Given exercise 1 >> In the keypoint augmentation notebook, which augmentations does the text suggest for keypoints whose labels are side-specific?
Given exercise 2 >> Output, word for word, the part of the keypoint augmentation notebook that begins at the words "If you work" and stops after the words "handle that case.".

Page excerpt >>
Using Albumentations to augment keypoints¶

In this notebook we will show how to apply Albumentations to the keypoint augmentation problem. Please refer to A list of transforms and their supported targets to see which spatial-level augmentations support keypoints. You can use any pixel-level augmentation to an image with keypoints because pixel-level augmentations don't affect keypoints.

Note: by default, augmentations that work with keypoints don't change keypoints' labels after transformation. If keypoints' labels are side-specific, that may pose a problem. For example, if you have a keypoint named left arm and apply a HorizontalFlip augmentation, you will get a keypoint with the same left arm label, but it will now look like a right arm keypoint. See a picture at the end of this article for a visual example.

If you work with such type of keypoints, consider using SymmetricKeypoints augmentations from albumentations-experimental that are created precisely to handle that case.

Import the required libraries¶

Python

import random

import cv2
from matplotlib import pyplot as plt

import albumentations as A

Define a function to visualize keypoints on an image¶

Python

KEYPOINT_COLOR = (0, 255, 0) # Green

def vis_keypoints(image, keypoints, color=KEYPOINT_COLOR, diameter=15):
    image = image.copy()

    for (x, y) in keypoints:
        cv2.circle(image, (int(x), int(y)), diameter, (0, 255, 0), -1)

Information given >>
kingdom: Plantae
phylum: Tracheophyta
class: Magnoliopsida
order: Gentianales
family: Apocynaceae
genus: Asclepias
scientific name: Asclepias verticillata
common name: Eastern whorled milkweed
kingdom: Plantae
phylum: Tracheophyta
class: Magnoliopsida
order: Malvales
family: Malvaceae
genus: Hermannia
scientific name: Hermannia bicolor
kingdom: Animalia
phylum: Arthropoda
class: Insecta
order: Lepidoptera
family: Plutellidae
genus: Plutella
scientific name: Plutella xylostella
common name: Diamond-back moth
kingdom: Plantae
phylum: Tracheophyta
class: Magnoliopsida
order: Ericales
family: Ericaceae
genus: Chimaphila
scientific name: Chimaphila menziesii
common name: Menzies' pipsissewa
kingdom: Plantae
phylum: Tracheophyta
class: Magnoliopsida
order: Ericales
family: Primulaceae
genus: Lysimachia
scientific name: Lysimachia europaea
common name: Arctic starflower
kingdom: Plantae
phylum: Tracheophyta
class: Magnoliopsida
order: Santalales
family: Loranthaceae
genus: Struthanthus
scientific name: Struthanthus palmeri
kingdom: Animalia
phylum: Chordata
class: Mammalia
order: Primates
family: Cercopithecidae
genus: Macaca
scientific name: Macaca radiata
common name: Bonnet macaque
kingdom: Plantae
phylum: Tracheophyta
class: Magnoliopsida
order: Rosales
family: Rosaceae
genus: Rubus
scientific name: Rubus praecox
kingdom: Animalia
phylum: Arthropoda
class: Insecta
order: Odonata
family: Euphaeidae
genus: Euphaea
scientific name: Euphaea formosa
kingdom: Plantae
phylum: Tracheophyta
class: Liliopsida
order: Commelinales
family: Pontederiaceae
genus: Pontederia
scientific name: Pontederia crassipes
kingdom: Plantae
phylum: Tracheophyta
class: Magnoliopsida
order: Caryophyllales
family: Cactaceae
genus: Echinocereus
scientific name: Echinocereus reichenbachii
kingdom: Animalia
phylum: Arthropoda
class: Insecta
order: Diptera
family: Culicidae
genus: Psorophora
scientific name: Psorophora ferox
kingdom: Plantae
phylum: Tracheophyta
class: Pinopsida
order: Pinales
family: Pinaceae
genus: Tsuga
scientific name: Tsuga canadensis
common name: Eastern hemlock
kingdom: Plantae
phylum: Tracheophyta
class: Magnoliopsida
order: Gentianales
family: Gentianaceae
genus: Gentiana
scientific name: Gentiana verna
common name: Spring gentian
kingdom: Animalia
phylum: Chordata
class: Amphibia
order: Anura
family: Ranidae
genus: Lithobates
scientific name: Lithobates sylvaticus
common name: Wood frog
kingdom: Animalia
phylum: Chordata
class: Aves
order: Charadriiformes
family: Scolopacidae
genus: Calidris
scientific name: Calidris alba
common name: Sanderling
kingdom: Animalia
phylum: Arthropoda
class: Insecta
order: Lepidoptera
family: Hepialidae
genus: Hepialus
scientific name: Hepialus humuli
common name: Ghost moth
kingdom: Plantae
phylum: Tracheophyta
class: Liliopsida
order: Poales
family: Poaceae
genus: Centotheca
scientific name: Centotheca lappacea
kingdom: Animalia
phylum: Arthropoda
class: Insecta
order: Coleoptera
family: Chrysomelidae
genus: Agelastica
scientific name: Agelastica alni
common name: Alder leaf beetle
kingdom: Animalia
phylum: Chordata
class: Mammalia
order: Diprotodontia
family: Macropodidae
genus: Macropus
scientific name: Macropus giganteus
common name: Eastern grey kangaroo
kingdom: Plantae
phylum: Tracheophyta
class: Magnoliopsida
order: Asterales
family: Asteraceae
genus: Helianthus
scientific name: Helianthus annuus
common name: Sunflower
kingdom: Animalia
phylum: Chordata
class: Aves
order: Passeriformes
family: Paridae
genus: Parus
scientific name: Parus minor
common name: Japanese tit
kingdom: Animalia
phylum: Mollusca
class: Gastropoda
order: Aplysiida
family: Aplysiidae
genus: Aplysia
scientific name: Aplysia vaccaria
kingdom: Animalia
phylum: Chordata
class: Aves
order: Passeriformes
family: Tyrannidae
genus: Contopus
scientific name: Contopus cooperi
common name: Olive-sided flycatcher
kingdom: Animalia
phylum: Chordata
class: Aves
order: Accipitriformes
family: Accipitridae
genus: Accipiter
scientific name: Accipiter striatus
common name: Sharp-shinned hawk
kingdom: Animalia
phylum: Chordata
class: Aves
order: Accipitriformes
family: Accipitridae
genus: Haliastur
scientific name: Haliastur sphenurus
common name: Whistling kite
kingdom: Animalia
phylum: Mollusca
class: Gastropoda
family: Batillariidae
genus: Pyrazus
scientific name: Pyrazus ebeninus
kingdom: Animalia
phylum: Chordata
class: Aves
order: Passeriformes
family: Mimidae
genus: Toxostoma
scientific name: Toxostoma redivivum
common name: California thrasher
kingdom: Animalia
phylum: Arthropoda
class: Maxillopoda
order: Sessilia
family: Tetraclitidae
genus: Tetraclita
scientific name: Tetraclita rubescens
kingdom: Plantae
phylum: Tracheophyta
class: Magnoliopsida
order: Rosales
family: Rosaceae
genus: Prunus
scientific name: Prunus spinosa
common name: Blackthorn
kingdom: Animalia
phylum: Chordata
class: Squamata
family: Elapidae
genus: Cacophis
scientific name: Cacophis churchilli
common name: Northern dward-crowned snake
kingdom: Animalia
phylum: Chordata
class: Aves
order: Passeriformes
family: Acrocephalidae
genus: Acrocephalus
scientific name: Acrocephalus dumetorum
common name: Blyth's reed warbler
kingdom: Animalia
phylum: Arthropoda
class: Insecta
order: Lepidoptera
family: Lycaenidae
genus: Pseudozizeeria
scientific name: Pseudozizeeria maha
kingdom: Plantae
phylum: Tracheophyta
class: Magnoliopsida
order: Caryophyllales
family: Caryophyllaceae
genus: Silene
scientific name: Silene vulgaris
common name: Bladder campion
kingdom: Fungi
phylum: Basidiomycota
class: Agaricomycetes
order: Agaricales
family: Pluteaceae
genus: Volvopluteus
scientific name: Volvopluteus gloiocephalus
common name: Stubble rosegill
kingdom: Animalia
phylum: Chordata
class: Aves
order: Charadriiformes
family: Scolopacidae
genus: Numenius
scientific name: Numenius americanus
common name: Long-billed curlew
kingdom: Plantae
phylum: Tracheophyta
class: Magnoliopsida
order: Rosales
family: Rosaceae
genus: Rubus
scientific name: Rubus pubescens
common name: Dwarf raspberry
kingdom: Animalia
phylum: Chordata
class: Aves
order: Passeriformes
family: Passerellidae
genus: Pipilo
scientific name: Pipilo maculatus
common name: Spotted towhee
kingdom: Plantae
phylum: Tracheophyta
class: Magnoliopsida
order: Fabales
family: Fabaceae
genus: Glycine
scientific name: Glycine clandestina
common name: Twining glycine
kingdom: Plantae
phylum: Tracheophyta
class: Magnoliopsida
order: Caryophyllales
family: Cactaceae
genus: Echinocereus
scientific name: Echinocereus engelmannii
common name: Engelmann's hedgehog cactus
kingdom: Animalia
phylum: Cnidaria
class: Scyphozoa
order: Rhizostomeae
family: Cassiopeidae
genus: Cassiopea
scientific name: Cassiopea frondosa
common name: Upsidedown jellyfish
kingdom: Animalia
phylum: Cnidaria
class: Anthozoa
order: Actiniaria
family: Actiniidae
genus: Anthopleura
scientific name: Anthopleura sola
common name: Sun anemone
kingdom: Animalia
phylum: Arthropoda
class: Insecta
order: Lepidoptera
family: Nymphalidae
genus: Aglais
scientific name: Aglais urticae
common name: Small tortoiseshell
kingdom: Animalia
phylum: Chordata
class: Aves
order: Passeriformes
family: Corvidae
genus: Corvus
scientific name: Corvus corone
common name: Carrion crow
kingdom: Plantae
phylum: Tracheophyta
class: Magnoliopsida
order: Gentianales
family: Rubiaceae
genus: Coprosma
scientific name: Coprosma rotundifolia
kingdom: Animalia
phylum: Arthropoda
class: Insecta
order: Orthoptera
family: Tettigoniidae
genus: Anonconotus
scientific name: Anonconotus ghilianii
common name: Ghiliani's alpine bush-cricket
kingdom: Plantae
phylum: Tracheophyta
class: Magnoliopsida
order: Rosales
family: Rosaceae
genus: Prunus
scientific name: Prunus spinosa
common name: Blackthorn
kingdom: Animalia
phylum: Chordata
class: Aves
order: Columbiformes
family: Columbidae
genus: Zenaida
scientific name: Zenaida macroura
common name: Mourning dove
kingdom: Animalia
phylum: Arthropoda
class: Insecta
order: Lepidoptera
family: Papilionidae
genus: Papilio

Final answer 1 >> SymmetricKeypoints augmentations from albumentations-experimental.

Final answer 2 >>
If you work with such type of keypoints, consider using SymmetricKeypoints augmentations from albumentations-experimental that are created precisely to handle that case.